La niña vasca de 13 años y la bebe catalana de 8 meses que fueron sometidas con éxito a un trasplante de hígado el pasado mes de julio se han reencontrado hoy en el Hospital Vall d'Hebron de Barcelona.

EFE - Viernes, 10 de Agosto de 2018 - Actualizado a las 12:56h.

BILBAO. Según ha informado hoy este centro sanitario, Naroa y Roma, las dos niñas que fueron operadas hace unas semanas, han compartido hoy un rato juntas antes de que la pequeña, de ocho meses de edad, sea dada de alta "en pocos días".

Naroa, que sufría una enfermedad metabólica y un cáncer de hígado, fue dada de alta tras una semana de ingreso hospitalario y Roma, que sufría el síndrome de Alagille, una enfermedad rara que le había provocado una cirrosis hepática irreversible, aún se encuentra en el hospital.

El trasplante hepático se llevó a cabo bajo el método "split", que consiste en dividir el hígado del donante en dos partes para obtener dos injertos completamente funcionales para dos receptores.

En rueda de prensa este martes, el jefe de Servicio de Cirugía Hepatobiliopancreática y Trasplantes del Vall d'Hebron, Ramón Charco, detalló que se trata de una intervención "muy poco frecuente y excepcional" en la que se generan dos injertos hepáticos. 

La excepcionalidad reside en que han coincidido un hígado infantil divisible con dos receptores en lista a quienes les encajara por tamaño y que estuviera a disposición todo el equipo quirúrgico. 

Describió que pueden hacerse hasta tres trasplantes de un hígado infantil, pero no es habitual, sino que lo normal es que un hígado se use para un adulto y un niño, y no para dos niños, ya que anatómicamente resulta complejo. 

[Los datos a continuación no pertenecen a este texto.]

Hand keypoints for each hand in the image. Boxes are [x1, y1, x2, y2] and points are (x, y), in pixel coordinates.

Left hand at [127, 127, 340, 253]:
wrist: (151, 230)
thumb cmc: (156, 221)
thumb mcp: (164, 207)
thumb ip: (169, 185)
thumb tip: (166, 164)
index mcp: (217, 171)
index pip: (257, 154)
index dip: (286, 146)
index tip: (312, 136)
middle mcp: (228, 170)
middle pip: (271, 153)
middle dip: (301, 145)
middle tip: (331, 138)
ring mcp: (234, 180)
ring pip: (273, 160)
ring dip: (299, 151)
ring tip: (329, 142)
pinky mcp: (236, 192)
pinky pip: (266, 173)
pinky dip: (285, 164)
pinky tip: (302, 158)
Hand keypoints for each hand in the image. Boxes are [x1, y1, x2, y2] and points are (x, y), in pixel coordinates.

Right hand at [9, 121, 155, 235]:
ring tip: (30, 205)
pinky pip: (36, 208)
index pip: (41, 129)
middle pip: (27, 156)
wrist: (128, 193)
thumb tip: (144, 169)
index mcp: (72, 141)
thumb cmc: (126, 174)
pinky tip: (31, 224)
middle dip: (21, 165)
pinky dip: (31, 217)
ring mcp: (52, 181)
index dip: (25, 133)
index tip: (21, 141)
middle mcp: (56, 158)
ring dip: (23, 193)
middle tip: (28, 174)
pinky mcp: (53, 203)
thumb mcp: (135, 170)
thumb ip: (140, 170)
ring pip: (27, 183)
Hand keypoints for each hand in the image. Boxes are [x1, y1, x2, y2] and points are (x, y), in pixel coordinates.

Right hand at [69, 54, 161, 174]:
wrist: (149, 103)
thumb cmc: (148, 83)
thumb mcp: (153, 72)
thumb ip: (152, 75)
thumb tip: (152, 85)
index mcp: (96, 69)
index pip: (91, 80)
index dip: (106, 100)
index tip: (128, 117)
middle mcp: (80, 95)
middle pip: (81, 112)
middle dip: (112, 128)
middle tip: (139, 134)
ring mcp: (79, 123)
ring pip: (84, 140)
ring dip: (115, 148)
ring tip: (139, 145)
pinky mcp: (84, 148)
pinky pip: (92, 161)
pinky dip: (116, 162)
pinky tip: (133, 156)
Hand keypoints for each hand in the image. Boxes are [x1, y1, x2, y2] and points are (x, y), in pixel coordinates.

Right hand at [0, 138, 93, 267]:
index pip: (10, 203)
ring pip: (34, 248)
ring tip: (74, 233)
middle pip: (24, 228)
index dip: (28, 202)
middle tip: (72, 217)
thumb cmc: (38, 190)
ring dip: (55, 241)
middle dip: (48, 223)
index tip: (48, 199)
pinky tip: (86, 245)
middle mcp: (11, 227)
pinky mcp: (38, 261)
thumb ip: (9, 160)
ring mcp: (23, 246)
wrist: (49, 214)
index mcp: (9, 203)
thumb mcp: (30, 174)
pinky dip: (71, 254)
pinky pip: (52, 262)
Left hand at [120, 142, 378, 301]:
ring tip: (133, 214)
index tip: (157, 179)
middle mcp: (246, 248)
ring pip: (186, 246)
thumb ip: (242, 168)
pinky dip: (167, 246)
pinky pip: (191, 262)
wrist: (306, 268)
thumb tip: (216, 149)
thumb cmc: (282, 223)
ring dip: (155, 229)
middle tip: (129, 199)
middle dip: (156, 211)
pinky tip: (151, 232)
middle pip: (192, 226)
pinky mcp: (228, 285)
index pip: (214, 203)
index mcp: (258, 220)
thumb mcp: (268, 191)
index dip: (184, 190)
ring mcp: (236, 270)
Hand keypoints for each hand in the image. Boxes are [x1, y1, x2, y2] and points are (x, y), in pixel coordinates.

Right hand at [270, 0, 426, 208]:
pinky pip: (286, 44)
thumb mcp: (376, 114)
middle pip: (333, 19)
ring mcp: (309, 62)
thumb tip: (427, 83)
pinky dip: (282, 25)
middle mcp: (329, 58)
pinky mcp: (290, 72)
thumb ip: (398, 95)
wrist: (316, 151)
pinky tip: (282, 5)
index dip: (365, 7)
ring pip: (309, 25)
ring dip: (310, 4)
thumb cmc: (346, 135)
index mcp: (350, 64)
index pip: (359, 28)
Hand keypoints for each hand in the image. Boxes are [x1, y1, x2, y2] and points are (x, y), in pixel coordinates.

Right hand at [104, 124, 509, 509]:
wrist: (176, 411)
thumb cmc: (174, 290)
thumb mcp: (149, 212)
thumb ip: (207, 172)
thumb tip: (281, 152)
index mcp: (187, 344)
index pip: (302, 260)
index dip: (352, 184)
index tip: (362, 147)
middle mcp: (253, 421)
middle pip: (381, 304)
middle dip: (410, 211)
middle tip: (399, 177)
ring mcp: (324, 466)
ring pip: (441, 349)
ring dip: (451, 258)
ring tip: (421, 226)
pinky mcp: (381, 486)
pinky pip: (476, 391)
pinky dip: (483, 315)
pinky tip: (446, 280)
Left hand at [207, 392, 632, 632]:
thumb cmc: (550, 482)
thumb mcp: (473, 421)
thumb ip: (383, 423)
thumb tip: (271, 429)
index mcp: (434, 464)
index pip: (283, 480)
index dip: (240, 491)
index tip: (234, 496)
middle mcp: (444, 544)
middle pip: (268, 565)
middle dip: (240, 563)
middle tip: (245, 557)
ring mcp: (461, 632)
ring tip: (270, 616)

La intervención, realizada en julio, consistió en extraer el hígado enfermo de las dos pacientes y paralelamente dividir el hígado sano en dos partes, implantando el trozo mayor a la niña mayor, y el más pequeño a la menor: "La complejidad reside en el tamaño de los vasos y que nada altere la unión", resumió Charco, que explicó la necesidad en el hígado de la menor de ir cerrando poco a poco con una malla para asegurar su acople. 

El médico adjunto de la Unidad de Gastroenterología, Hepatología, Apoyo Nutricional y Trasplantes Hepáticos Pediátricos, Jesús Quintero, detalló que Naroa, de 13 años, sufría una enfermedad metabólica que le obligaba a seguir una dieta muy restrictiva en proteínas y un cáncer de hígado, y Roma -con menos de seis kilos de peso- tenía la enfermedad rara de Alagille, que le había provocado una cirrosis hepática irreversible. 

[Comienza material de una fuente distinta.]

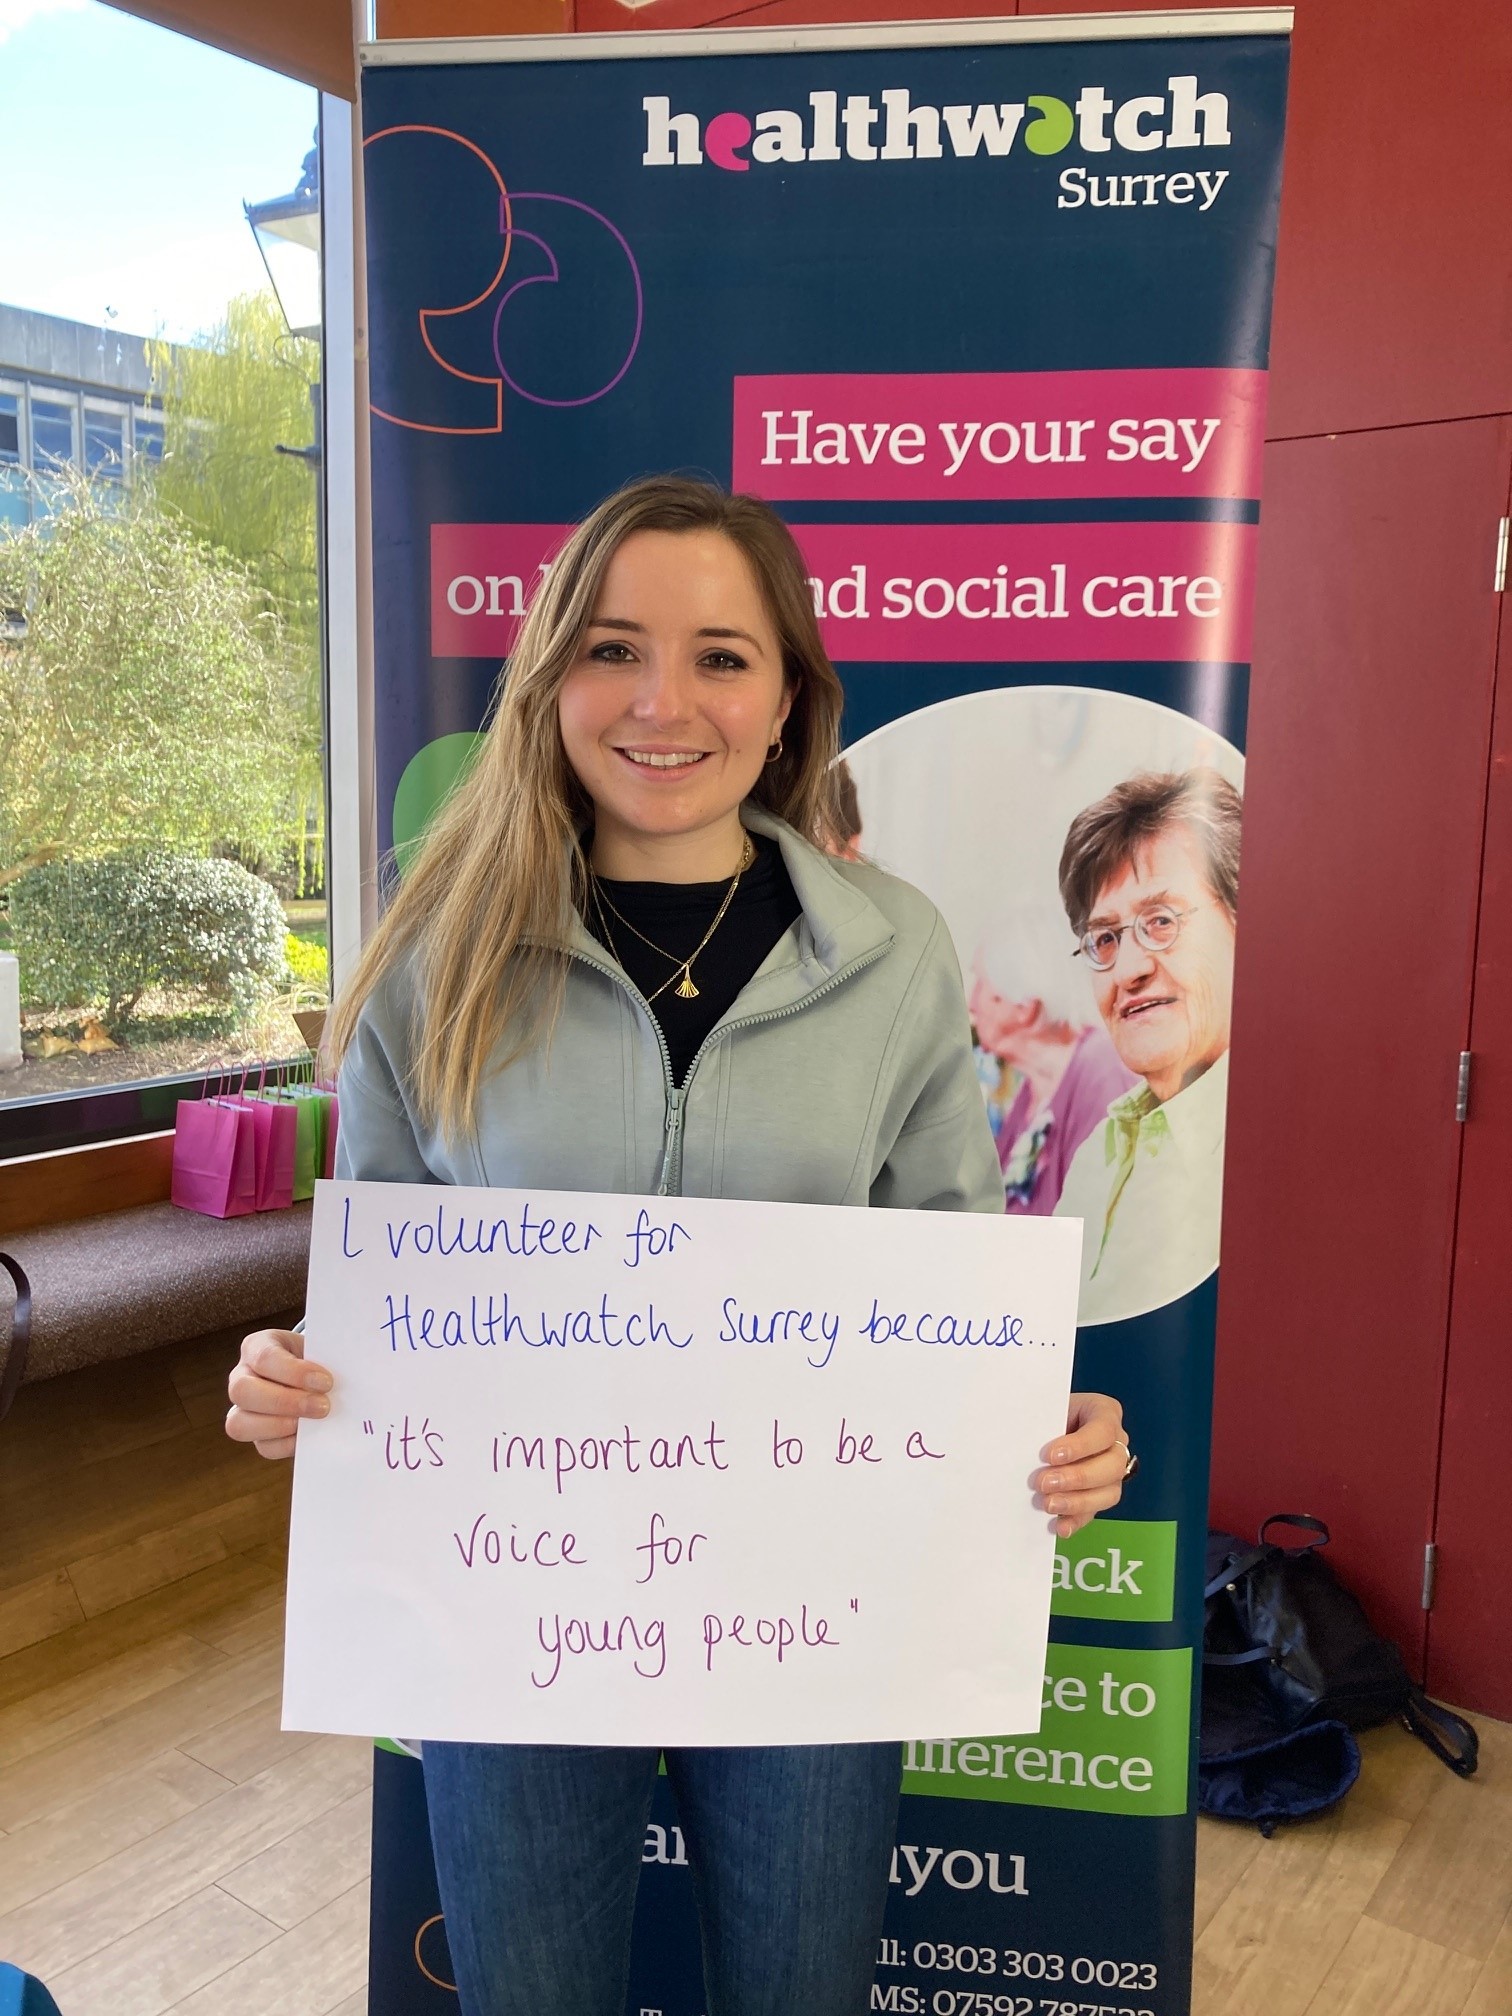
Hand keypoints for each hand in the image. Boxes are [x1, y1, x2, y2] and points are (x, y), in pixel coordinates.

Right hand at [226, 1328, 332, 1460]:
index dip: (294, 1372)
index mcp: (256, 1346)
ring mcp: (242, 1408)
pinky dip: (287, 1445)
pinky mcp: (255, 1434)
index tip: (326, 1381)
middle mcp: (241, 1376)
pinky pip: (262, 1446)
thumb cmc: (315, 1356)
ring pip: (239, 1424)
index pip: (264, 1357)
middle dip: (285, 1402)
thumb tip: (355, 1373)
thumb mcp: (319, 1346)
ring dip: (280, 1426)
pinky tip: (308, 1436)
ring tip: (312, 1422)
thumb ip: (329, 1356)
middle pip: (242, 1391)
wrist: (313, 1371)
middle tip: (323, 1407)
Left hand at [1032, 1391, 1128, 1538]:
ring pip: (1109, 1493)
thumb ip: (1044, 1421)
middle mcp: (1116, 1444)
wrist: (1045, 1425)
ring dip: (1077, 1502)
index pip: (1102, 1431)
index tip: (1049, 1455)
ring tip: (1048, 1504)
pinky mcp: (1100, 1495)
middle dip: (1077, 1477)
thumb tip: (1023, 1440)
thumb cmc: (1047, 1412)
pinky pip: (1095, 1513)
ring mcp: (1112, 1472)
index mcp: (1105, 1413)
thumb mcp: (1048, 1407)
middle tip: (1043, 1482)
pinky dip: (1076, 1520)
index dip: (1079, 1446)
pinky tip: (1059, 1526)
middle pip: (1112, 1465)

"Hablamos mucho del éxito del trasplante, de supervivencia, pero el éxito del trasplante es que los niños sean simplemente niños", dijo Quintero, quecelebró que ambas pacientes están entrando en la normalidad. 

De hecho Naroa fue dada de alta a los siete días con una evolución excelente, casi como una apendicitis y prácticamente en plena normalidad, con la introducción de proteínas en su dieta;mientras que Roma, con menos peso y mayor complejidad, tiene una evolución buenísima y ya no tiene picores ni color amarillo: "Se irá a casa en breve". 

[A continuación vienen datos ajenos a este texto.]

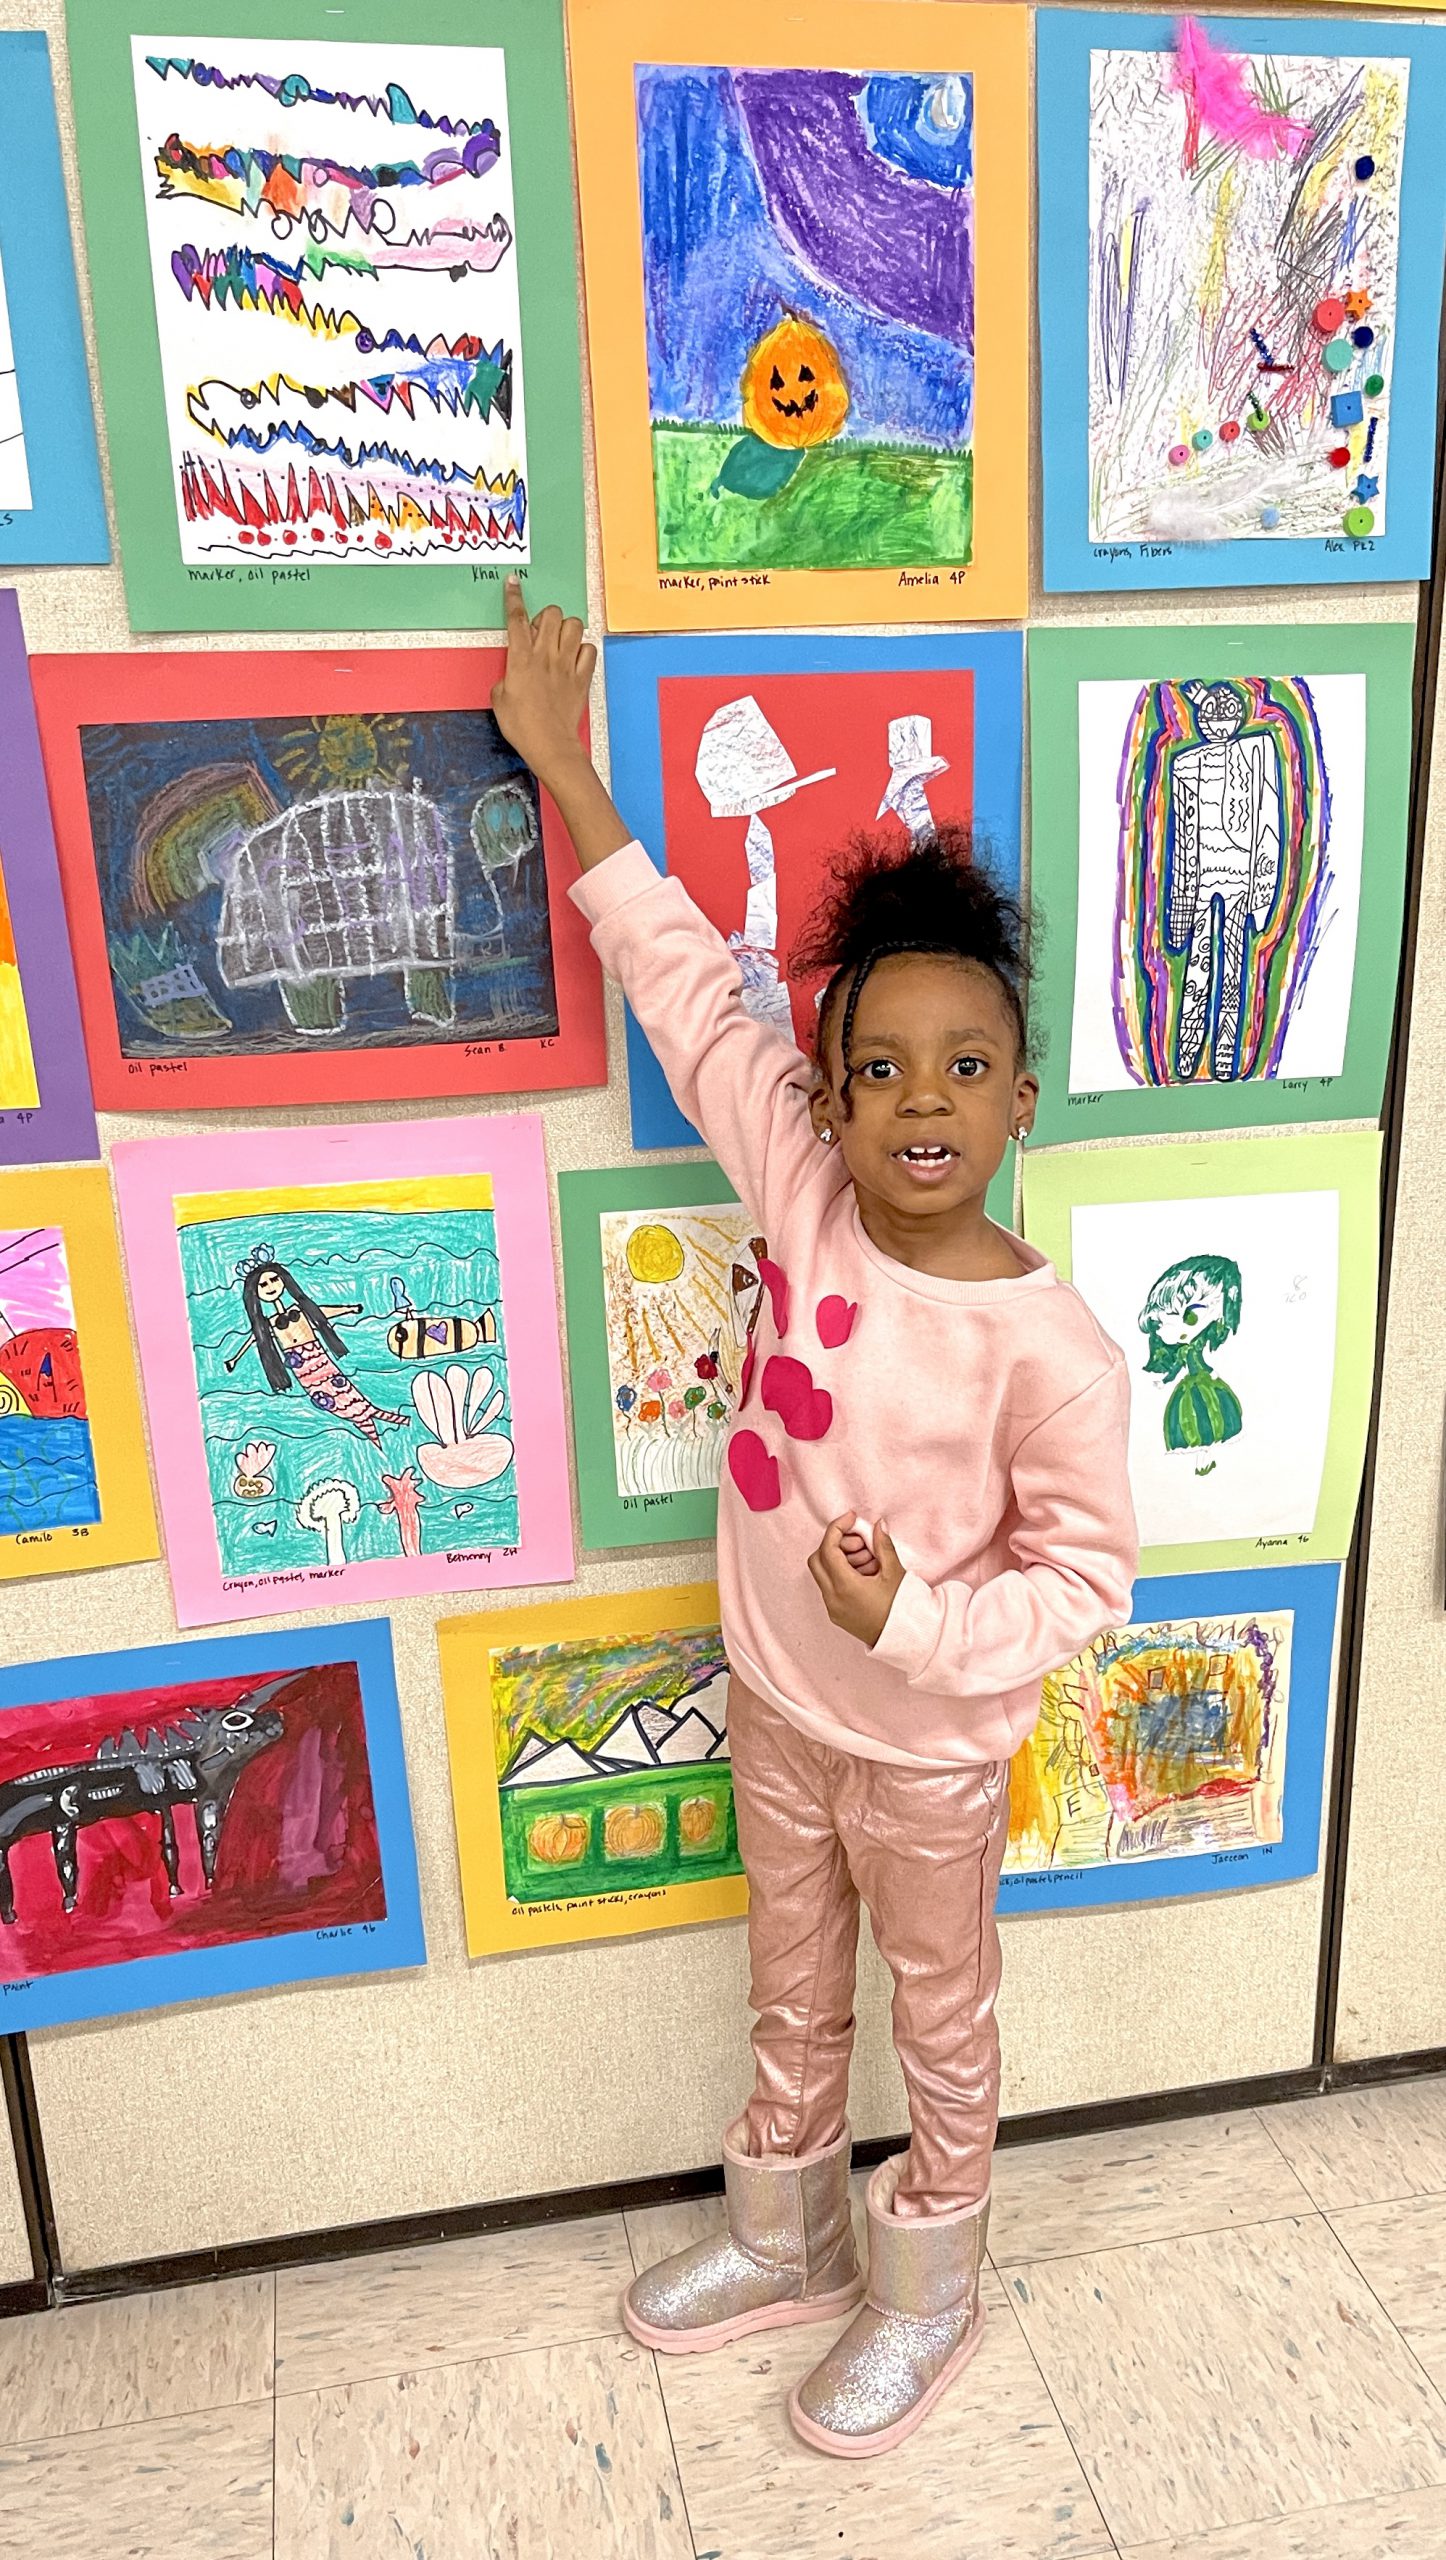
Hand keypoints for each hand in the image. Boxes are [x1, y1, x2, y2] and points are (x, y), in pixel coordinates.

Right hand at [490, 575, 596, 786]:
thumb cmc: (521, 726)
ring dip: (566, 629)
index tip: (513, 583)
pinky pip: (589, 650)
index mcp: (521, 659)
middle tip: (541, 633)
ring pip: (574, 625)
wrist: (549, 744)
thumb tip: (513, 676)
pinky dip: (583, 650)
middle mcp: (545, 656)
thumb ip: (505, 678)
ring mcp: (567, 665)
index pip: (517, 619)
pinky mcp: (582, 678)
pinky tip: (574, 660)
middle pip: (552, 614)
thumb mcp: (499, 699)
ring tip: (560, 643)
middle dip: (546, 616)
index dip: (514, 597)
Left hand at [808, 1516, 904, 1647]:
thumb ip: (882, 1545)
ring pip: (823, 1573)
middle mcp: (833, 1598)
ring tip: (870, 1562)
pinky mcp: (837, 1615)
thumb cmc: (902, 1608)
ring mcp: (832, 1608)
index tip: (851, 1518)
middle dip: (836, 1544)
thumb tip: (877, 1525)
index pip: (827, 1549)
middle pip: (817, 1559)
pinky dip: (842, 1574)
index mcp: (845, 1586)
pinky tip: (866, 1574)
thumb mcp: (894, 1573)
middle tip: (861, 1544)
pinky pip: (830, 1587)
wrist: (905, 1640)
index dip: (837, 1528)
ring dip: (841, 1560)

EL DONANTE, "IMPRESCINDIBLE"

Quintero remarcó que el equipo médico es prescindible, pero que en este proceso hay alguien completamente imprescindible: el donante, cuya familia, en el momento de mayor tristeza hace un acto de altruismo: "El donante es el eje del trasplante". 

La madre de Roma, Vanessa, de Terrassa (Barcelona), ha celebrado que se le ha devuelto la vida a su hija: "Sin los donantes no sería posible", ha dicho emocionada, y ha detallado que entre los síntomas de la enfermedad de su bebé estaban sobre todo los "picores, llantos, gritos", con lo que entró en lista de espera en febrero. 

Josefi, madre de Naroa procedentes de Euskadi, ha celebrado la buena recuperación de su hija, que solo podía comer fruta y verdura y nada de proteína, y ha avistado que a corto plazo podrá hacer vida normal y tener una dieta abierta. 

Ha agradecido la labor de los donantes y ha destacado que ha sido todo muy fácil, con su alojamiento en la Casa dels Xuclis, y en lista de espera desde mayo. 

El coordinador de Trasplantes Alberto Sandiumenge ha explicado que el mismo día en el que se realizaron ambos trasplantes, el hospital registró 14 actos de trasplante implicando en total a un centenar de profesionales.